+++ The data +++

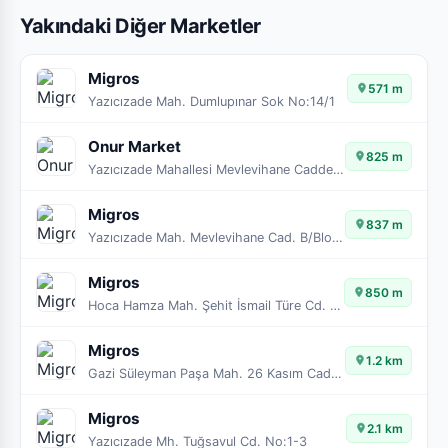
Yakındaki Diğer Marketler
Migros
571 m
Yazıcızade Mah. Dumlupınar Sok No:14/1
Onur Market
825 m
Yazıcızade Mahallesi Mevlevihane Caddesi, Cadde Gelibolu Sitesi A Blok Bina No:22/24
Migros
837 m
Yazıcızade Mah. Mevlevihane Cad. B/Blok No:18
Migros
850 m
Hoca Hamza Mah. Şehit İsmail Türe Cd. No: 54A
Migros
1.2 km
Gazi Süleyman Paşa Mah. 26 Kasım Cad. No:53/A
Migros
2.1 km
Yazıcızade Mh. Tuğsavul Cd. No:1-3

+++

• Work instructions
The result should be the listing above, restated exactly, with no pictures in it.

• Solution to the problem
Yakındaki Diğer Marketler
Migros
571 m
Yazıcızade Mah. Dumlupınar Sok No:14/1
Onur Market
825 m
Yazıcızade Mahallesi Mevlevihane Caddesi, Cadde Gelibolu Sitesi A Blok Bina No:22/24
Migros
837 m
Yazıcızade Mah. Mevlevihane Cad. B/Blok No:18
Migros
850 m
Hoca Hamza Mah. Şehit İsmail Türe Cd. No: 54A
Migros
1.2 km
Gazi Süleyman Paşa Mah. 26 Kasım Cad. No:53/A
Migros
2.1 km
Yazıcızade Mh. Tuğsavul Cd. No:1-3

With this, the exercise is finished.